The paper asks: given a parametric shape model as prior, what is the minimum number of depth measurements required to recover a 3D scene?

Method

Overall Architecture

The method consists of two core components: 1. Feedforward prediction network: directly predicts scene parameters \(\mathbf{P}_{\text{FF}}\) from sparse transient histograms \(\{\mathbf{h}_i\}_{i=1}^n\) 2. Analysis-by-synthesis refiner: iteratively optimizes scene parameters starting from \(\mathbf{P}_{\text{FF}}\) using a differentiable renderer \(\mathcal{R}\)

Key Designs

  1. SPAD transient imaging model: Each sensor emits \(N_{\text{emit}}\) photons; photons travel along direction \(\boldsymbol{\omega}\) to a scene point \(\mathbf{x}\) and reflect back to the sensor. The expected photon count in the \(i\)-th time bin is:
\[N[i] = N_{\text{emit}} \int_{\Omega} I(\boldsymbol{\omega}) \frac{\rho(\mathbf{x})}{\pi} \frac{\langle -\boldsymbol{\omega}, \hat{\mathbf{n}}(\mathbf{x}) \rangle}{\|\mathbf{x}\|^2} W\left(\frac{2\|\mathbf{x}\|}{c}, t_i\right) d\boldsymbol{\omega}\]
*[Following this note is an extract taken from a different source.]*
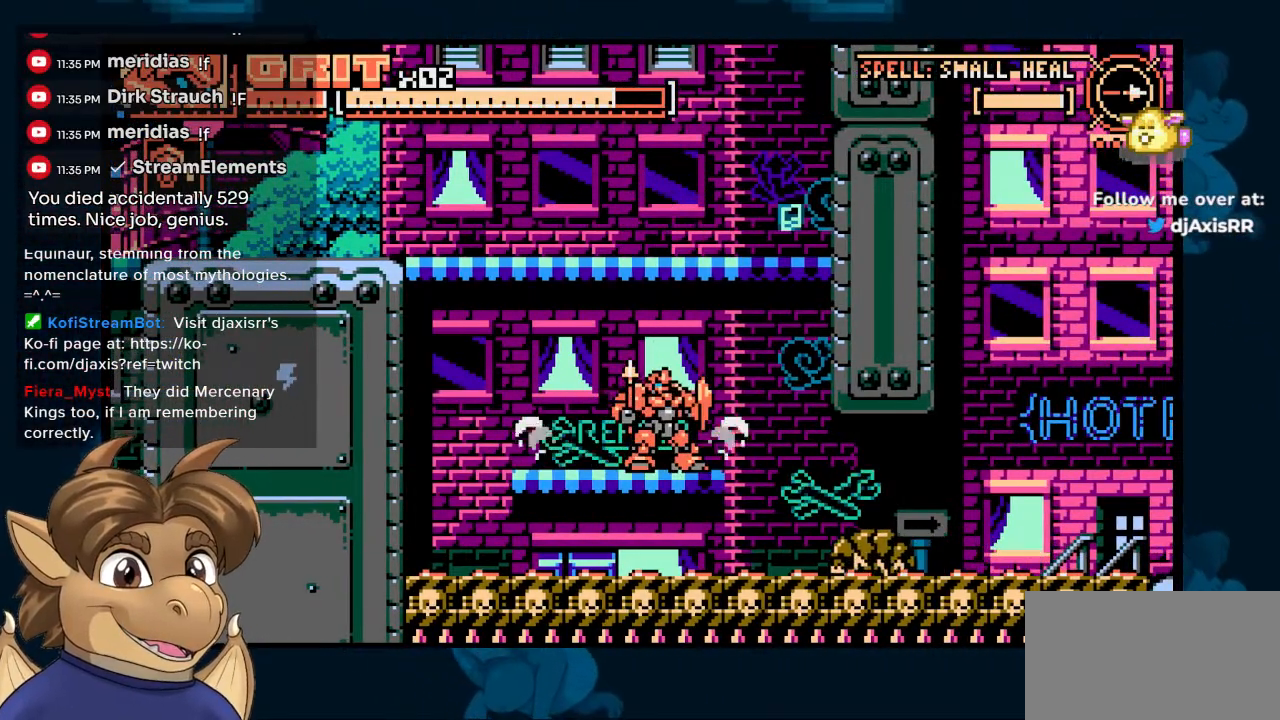
{"buttons": ["DPAD_RIGHT"], "left_stick": "center", "right_stick": "center", "events": [[283, "DPAD_RIGHT", "down"]]}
where \(\rho(\mathbf{x})\) is albedo, \(\hat{\mathbf{n}}(\mathbf{x})\) is the surface normal, and \(W\) is the temporal binning function. Crucially, this model accounts for photon contributions from all directions within the wide field of view rather than a single peak depth. The final histogram is obtained by convolving with an empirical jitter kernel \(\mathbf{s}\).

  1. Differentiable renderer: The integral is discretized as a weighted sum over an \(h \times w\) grid using Nvdiffrast for differentiable rasterization. The discontinuous binning function \(W\) is approximated using a sigmoid:
\[W(t, t_i) = \sigma(k(t-t_i)) - \sigma(k(t-t_i-\Delta t))\]

The laser intensity distribution \(I(\boldsymbol{\omega})\) is fit with a differentiable Gaussian kernel: \(I(\boldsymbol{\omega}) = K_1 \exp(-K_2(\omega_x^2+\omega_y^2) - K_3(\omega_x^4+\omega_y^4))\). The entire rendering pipeline is fully differentiable with respect to scene parameters.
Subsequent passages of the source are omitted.